▶ _DIRECTIONS_
A: In the article on the Alberta coal mining plan and country musicians, where was Corb Lund driving home to during the interview?
B: Continue the article on the Alberta coal mining plan and country musicians from the point where it stops.

───── SELECTED EXCERPT

How his plan to open the Canadian Rockies to coal mining set Alberta’s Jason Kenney against country music stars – by Alex Boyd (Toronto Star – August 15, 2021)

https://www.thestar.com/

Corb Lund is not enjoying this interview. The lanky Juno-winning musician, known for his playful lyrical takes on rural life on the Prairies, is calling while on his way home to southern Alberta after a stint in studio in Edmonton working on some new music.

But he hasn’t phoned to talk about his latest project, or even the one before it, an album released to critical acclaim in the middle of a pandemic.

Instead, he’s stolen time from his primary gig to talk about a side project that has recently rebranded him as an emerging, albeit reluctant, advocate: stopping a controversial plan to open up the Rocky Mountains to coal mining.

──────────
───── DATA

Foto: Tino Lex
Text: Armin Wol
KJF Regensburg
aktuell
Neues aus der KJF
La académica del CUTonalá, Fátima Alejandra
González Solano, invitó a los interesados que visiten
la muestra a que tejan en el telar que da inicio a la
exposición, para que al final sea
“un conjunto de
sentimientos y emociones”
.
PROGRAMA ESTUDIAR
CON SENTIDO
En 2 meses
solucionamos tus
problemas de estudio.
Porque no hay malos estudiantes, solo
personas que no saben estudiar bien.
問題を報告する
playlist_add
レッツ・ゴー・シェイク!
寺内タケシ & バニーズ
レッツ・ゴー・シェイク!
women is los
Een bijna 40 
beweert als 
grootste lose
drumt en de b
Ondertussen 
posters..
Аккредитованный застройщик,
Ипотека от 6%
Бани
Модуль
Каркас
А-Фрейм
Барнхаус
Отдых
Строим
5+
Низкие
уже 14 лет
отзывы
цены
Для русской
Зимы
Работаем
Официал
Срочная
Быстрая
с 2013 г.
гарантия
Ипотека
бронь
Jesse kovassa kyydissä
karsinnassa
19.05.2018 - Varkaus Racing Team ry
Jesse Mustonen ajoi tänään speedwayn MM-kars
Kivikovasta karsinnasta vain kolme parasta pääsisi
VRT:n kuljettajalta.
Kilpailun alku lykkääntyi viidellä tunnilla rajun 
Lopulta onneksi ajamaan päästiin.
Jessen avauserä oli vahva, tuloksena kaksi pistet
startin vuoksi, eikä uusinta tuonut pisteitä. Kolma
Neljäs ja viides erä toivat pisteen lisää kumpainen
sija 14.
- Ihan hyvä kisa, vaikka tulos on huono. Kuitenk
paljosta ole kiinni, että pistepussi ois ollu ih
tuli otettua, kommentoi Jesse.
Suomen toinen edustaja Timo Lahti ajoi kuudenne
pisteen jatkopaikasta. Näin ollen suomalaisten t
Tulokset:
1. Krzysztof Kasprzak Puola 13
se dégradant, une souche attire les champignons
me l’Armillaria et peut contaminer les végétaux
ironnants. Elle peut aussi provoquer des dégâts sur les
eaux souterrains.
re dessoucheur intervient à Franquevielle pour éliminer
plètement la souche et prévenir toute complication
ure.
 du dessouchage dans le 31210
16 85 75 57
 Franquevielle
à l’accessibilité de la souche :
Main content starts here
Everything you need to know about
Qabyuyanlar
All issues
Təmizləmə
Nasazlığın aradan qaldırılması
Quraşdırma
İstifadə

──────────

▶ _SET OF ANSWERS_
A: He was driving home to southern Alberta.

B:
“I would rather be playing music, frankly,” says Lund, sounding exasperated. “I blame the government. I don’t even blame the coal companies, because coal companies are going to coal-company, right? That’s what they do. It’s the government allowing them to do it.”

Last spring, the Alberta government set off a firestorm with the quiet removal of a 44-year-old policy preventing most open pit coal mining in the iconic mountain range. At a time when pandemic polarization seems to have split Albertans into warring camps on just about everything, coal mining might be one of the few areas of common ground.